→ WHAT YOU SHOULD DO: Reproduce the following data verbatim, from the first line through the last.

→ RECORDS TO PROCESS:
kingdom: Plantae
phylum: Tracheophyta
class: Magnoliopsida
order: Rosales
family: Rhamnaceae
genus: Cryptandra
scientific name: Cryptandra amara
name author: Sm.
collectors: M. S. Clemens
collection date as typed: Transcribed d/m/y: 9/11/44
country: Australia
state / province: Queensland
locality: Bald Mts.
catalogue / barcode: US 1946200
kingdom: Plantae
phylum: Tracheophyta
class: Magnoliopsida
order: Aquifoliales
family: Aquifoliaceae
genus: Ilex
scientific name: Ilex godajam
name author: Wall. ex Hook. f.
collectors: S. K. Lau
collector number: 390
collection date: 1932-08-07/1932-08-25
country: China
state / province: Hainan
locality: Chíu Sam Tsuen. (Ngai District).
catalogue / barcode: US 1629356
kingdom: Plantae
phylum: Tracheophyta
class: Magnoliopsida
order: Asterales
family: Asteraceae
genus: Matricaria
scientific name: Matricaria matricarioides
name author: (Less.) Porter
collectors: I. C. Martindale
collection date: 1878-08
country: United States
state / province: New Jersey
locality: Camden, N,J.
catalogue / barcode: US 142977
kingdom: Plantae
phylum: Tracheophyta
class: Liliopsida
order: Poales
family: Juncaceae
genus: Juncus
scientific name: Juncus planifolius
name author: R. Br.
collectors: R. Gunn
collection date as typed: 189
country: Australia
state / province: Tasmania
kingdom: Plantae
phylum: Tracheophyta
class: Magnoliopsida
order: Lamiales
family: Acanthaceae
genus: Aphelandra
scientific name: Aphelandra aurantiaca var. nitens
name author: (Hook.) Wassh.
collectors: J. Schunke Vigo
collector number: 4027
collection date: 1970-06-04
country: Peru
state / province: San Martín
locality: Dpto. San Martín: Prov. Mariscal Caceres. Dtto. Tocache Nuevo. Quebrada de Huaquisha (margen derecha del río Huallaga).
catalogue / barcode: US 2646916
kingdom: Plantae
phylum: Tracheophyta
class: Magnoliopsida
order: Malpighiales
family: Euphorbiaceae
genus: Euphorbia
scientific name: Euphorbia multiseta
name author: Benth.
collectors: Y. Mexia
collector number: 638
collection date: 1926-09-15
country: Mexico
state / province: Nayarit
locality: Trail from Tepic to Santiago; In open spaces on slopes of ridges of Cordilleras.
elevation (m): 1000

→ OUTPUT OF THE EXERCISE:
kingdom: Plantae
phylum: Tracheophyta
class: Magnoliopsida
order: Rosales
family: Rhamnaceae
genus: Cryptandra
scientific name: Cryptandra amara
name author: Sm.
collectors: M. S. Clemens
collection date as typed: Transcribed d/m/y: 9/11/44
country: Australia
state / province: Queensland
locality: Bald Mts.
catalogue / barcode: US 1946200
kingdom: Plantae
phylum: Tracheophyta
class: Magnoliopsida
order: Aquifoliales
family: Aquifoliaceae
genus: Ilex
scientific name: Ilex godajam
name author: Wall. ex Hook. f.
collectors: S. K. Lau
collector number: 390
collection date: 1932-08-07/1932-08-25
country: China
state / province: Hainan
locality: Chíu Sam Tsuen. (Ngai District).
catalogue / barcode: US 1629356
kingdom: Plantae
phylum: Tracheophyta
class: Magnoliopsida
order: Asterales
family: Asteraceae
genus: Matricaria
scientific name: Matricaria matricarioides
name author: (Less.) Porter
collectors: I. C. Martindale
collection date: 1878-08
country: United States
state / province: New Jersey
locality: Camden, N,J.
catalogue / barcode: US 142977
kingdom: Plantae
phylum: Tracheophyta
class: Liliopsida
order: Poales
family: Juncaceae
genus: Juncus
scientific name: Juncus planifolius
name author: R. Br.
collectors: R. Gunn
collection date as typed: 189
country: Australia
state / province: Tasmania
kingdom: Plantae
phylum: Tracheophyta
class: Magnoliopsida
order: Lamiales
family: Acanthaceae
genus: Aphelandra
scientific name: Aphelandra aurantiaca var. nitens
name author: (Hook.) Wassh.
collectors: J. Schunke Vigo
collector number: 4027
collection date: 1970-06-04
country: Peru
state / province: San Martín
locality: Dpto. San Martín: Prov. Mariscal Caceres. Dtto. Tocache Nuevo. Quebrada de Huaquisha (margen derecha del río Huallaga).
catalogue / barcode: US 2646916
kingdom: Plantae
phylum: Tracheophyta
class: Magnoliopsida
order: Malpighiales
family: Euphorbiaceae
genus: Euphorbia
scientific name: Euphorbia multiseta
name author: Benth.
collectors: Y. Mexia
collector number: 638
collection date: 1926-09-15
country: Mexico
state / province: Nayarit
locality: Trail from Tepic to Santiago; In open spaces on slopes of ridges of Cordilleras.
elevation (m): 1000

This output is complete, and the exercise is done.